===== Document extract

Woman earning 35,000 pm files fake DV on dead husband’s poor family

Woman earning 35,000 pm files fake DV on dead husband’s family who are poor and living on daily / meagre wages

A woman who owns the property in which she lives, and is also earning handsome amount of rs 35000 pm by bookbinding business, files a false domestic violence case, on her ex-husband, I.e dead husband’s family members… !!! She seeks huge monthly maintenance when the brother in law ( Jeth ) has retired and without money , and other family members are daily wage earners Eking out small amounts to make a living doing odd menial jobs

The respondents reply saying that the woman has taken away the book binding biz from the mother in law and this DV cases is to further terrorise the family


Ms Beena vs Kishan Lal on 27 August, 2010

Delhi District Court

Ms Beena vs Kishan Lal on 27 August, 2010

Author: Sh. O.P. Gupta

IN THE COURT OF SH. O. P. GUPTA, ADDITIONAL SESSIONS JUDGE – 02, CENTRAL DISTRICT, TIS HAZARI COURTS, DELHI

Cr. Appeal No. 05/09
CC No. 364/6/07
PS Kamla Market
U/s 12 DV

Ms Beena W/o Late Sh. Raju R/o 2537, Mohalla Niyarian, Behind G.B. Road, Delhi -110006. …. Appellant

Versus

1.Kishan Lal S/o Itwari Lal 2.Sh. Kishori S/o Sh. Itwari Lal 3.Sh. Nitin S/o Sh. Ram Chander 4.Sh. Mahesh S/o Sh. Kishan Lal all R/o 2537, Mohalla Niyarian, G.B. Road, Delhi. … Respondents

Date of Institution : 22.05.2009
Arguments heard on : 23.08.2010
Judgment Announced on ; 27.08.2010 JUDGMENT

  1. The wife has filed the present appeal against the judgment dated 30.04.2009 passed by Ld. MM on petition u/s 12 of the Protection of Women from Domestic violence act , 2005. At the very outset it may be mentioned that the appellant is widow, respondent no.1 and 2 are jeth of appellant, respondent No. 3 is son of another jeth and respondent No. 4 is son of respondent No. 1/jeth.

==========
===== Extracted material

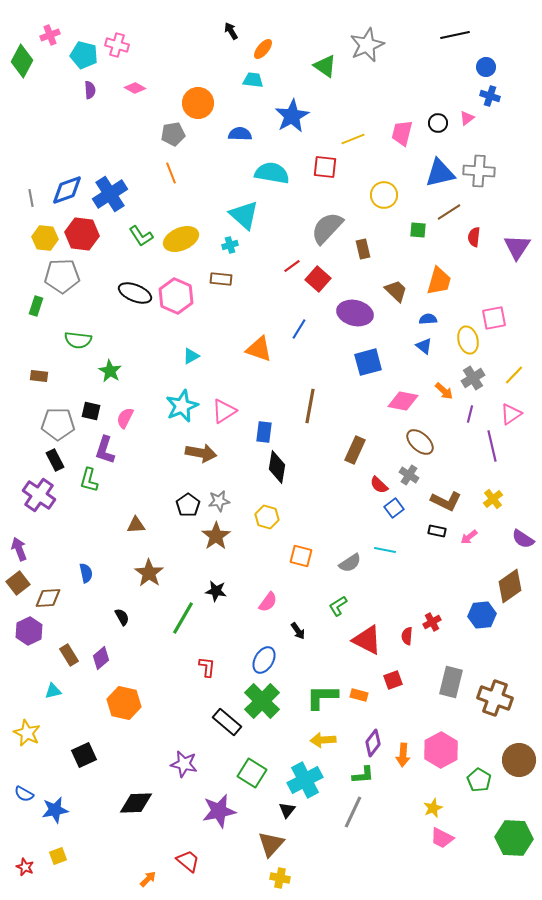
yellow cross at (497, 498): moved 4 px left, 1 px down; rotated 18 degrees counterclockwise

==========
===== Extracted material

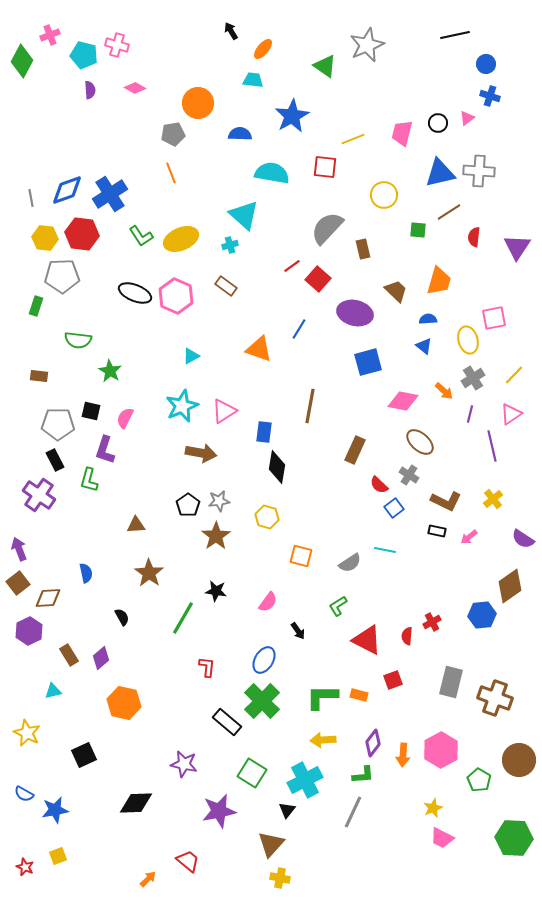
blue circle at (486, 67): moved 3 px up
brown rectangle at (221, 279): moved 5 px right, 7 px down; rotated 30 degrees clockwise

==========
===== Extracted material

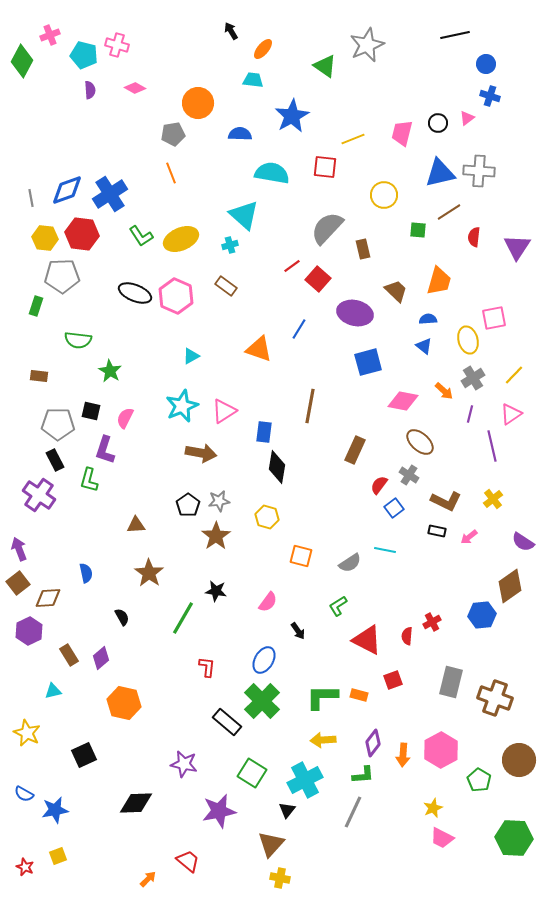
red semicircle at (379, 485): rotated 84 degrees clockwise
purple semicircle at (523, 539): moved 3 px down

==========

| Requirement |
Can you reproduce the part of the domestic violence case text between "Ms Beena W/o" and "respondent No. 1/jeth.", inclusive?

| Reply to the exercise |
Ms Beena W/o Late Sh. Raju R/o 2537, Mohalla Niyarian, Behind G.B. Road, Delhi -110006. …. Appellant

Versus

1.Kishan Lal S/o Itwari Lal 2.Sh. Kishori S/o Sh. Itwari Lal 3.Sh. Nitin S/o Sh. Ram Chander 4.Sh. Mahesh S/o Sh. Kishan Lal all R/o 2537, Mohalla Niyarian, G.B. Road, Delhi. … Respondents

Date of Institution : 22.05.2009
Arguments heard on : 23.08.2010
Judgment Announced on ; 27.08.2010 JUDGMENT

  1. The wife has filed the present appeal against the judgment dated 30.04.2009 passed by Ld. MM on petition u/s 12 of the Protection of Women from Domestic violence act , 2005. At the very outset it may be mentioned that the appellant is widow, respondent no.1 and 2 are jeth of appellant, respondent No. 3 is son of another jeth and respondent No. 4 is son of respondent No. 1/jeth.